DIRECTIONS FOR THIS TASK:
Tally every line in the listing that holds the string "Reference", then state the total and nothing more.

** Opening INPUT FOR THIS TASK block **

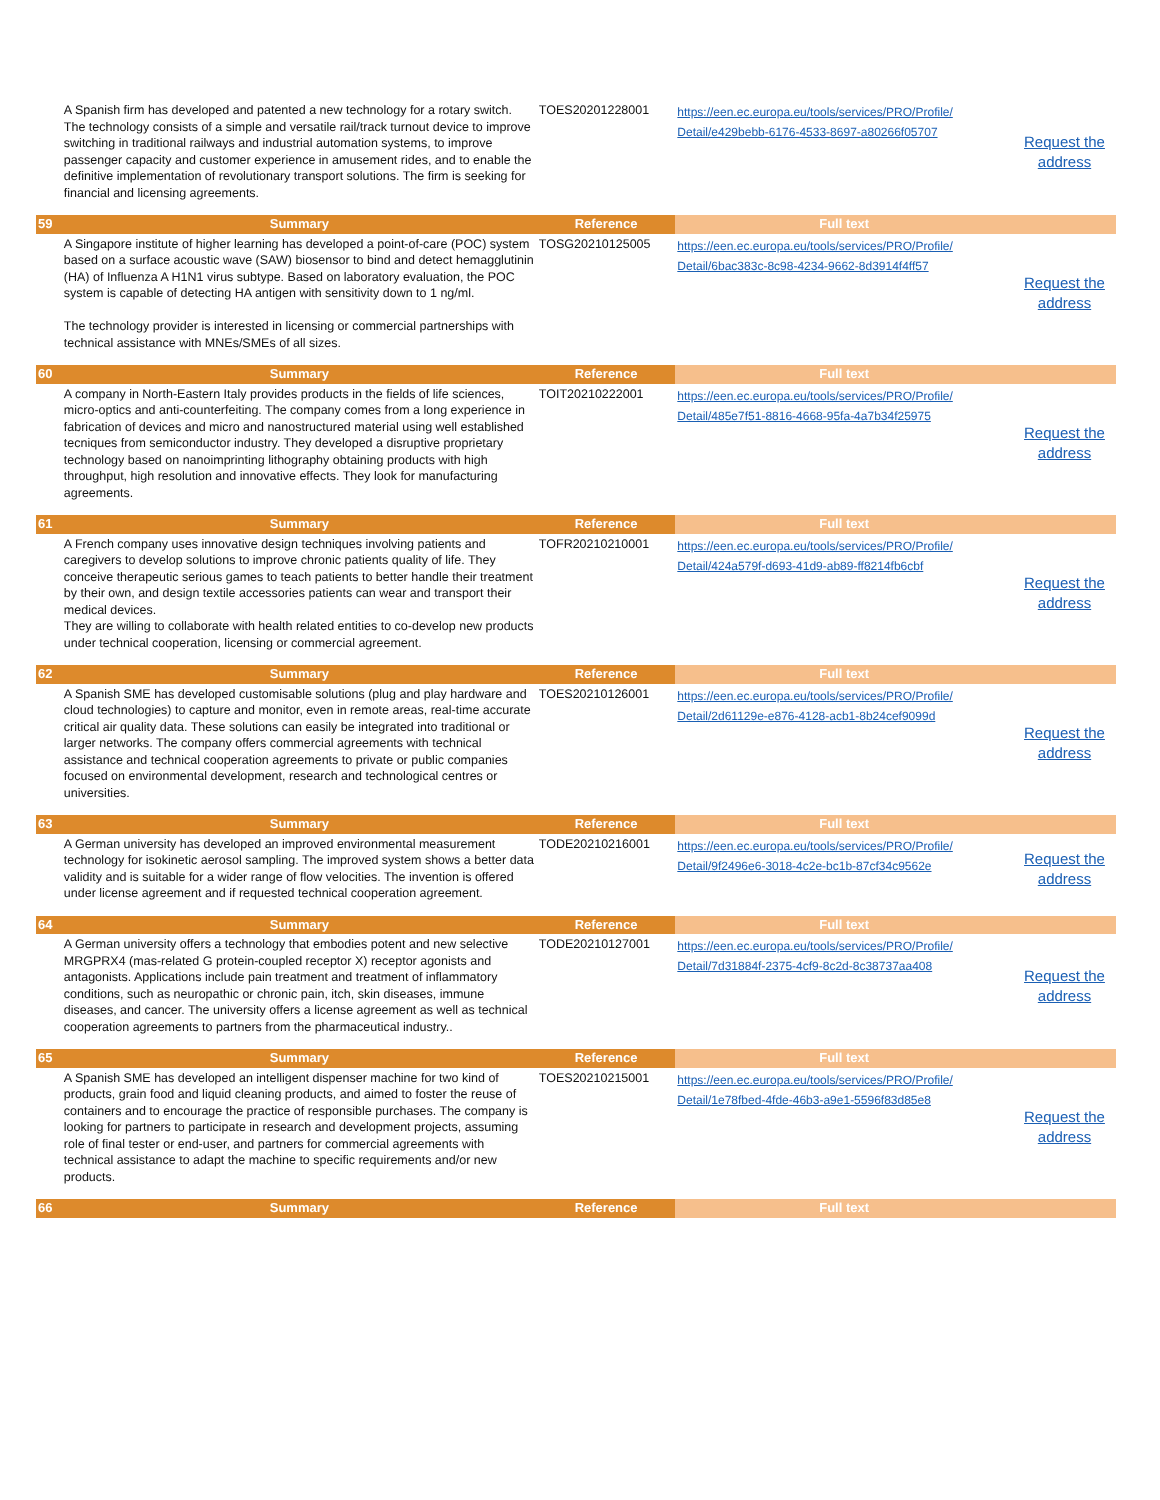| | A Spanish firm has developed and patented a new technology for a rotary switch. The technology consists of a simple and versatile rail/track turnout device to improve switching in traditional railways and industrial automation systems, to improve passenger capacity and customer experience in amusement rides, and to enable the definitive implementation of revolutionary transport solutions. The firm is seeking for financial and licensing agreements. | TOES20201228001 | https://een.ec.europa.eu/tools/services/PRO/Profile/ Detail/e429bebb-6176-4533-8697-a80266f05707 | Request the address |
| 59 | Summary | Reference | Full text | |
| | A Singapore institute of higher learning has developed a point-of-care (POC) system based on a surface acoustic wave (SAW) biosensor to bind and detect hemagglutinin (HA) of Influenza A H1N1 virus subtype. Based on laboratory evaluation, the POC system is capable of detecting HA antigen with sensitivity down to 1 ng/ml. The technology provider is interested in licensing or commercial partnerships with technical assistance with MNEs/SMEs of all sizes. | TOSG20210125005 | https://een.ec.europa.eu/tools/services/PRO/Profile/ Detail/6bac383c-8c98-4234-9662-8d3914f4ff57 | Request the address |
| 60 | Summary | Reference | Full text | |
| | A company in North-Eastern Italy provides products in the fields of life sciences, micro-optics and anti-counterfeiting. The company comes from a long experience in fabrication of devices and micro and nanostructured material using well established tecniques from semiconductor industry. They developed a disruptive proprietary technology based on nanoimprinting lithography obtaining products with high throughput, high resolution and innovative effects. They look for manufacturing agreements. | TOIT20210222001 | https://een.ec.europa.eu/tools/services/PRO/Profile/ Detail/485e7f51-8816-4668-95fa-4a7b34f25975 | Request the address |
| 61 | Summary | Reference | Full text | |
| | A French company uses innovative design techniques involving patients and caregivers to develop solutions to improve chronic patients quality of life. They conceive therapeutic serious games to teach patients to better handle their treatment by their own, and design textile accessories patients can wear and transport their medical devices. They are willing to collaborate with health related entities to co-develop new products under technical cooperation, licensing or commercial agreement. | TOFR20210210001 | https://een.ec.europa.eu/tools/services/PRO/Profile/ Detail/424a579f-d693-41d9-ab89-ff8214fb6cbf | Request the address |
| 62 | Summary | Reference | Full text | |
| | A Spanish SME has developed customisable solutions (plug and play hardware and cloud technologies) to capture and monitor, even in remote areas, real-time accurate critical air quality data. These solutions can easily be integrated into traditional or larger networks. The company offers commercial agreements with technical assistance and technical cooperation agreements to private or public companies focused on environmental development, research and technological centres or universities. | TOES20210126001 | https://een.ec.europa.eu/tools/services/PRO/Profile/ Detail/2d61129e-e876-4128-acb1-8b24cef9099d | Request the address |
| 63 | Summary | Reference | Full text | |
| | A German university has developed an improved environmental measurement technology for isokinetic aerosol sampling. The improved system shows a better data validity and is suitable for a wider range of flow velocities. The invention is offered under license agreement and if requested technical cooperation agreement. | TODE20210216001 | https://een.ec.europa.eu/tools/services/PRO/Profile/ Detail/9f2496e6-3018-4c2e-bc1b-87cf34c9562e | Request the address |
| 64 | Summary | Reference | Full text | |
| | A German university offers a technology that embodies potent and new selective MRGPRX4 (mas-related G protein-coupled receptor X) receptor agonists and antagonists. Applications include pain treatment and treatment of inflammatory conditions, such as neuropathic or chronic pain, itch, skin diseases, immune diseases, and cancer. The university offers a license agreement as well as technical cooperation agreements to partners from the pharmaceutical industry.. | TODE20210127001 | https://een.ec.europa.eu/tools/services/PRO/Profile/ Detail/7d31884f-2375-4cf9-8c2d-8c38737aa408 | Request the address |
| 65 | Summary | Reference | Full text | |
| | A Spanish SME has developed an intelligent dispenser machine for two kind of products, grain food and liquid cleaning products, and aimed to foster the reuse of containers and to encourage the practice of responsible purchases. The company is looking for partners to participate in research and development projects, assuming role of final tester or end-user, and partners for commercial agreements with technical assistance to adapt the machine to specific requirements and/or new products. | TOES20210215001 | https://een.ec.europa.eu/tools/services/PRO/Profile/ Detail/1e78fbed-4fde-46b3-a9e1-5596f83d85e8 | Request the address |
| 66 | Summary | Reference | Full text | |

** Closing INPUT FOR THIS TASK block **
** Opening INPUT FOR THIS TASK block **

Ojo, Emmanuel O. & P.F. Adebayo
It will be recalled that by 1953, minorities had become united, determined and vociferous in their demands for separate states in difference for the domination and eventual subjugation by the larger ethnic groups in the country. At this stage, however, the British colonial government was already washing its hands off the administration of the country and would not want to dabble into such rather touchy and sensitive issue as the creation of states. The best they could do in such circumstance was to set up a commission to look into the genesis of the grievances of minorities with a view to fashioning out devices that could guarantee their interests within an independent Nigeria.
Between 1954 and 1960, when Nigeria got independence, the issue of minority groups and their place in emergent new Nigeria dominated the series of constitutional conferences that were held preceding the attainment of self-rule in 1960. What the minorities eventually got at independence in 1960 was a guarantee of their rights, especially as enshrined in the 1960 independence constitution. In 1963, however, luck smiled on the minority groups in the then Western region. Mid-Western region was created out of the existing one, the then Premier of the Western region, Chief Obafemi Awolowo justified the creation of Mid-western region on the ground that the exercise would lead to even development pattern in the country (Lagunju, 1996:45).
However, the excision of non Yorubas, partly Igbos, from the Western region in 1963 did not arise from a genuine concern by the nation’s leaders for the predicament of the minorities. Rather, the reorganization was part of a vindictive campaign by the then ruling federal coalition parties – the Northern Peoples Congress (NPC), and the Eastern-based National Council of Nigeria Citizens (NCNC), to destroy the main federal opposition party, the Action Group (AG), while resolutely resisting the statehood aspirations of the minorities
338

** Closing INPUT FOR THIS TASK block **

FINISHED EXERCISE:
8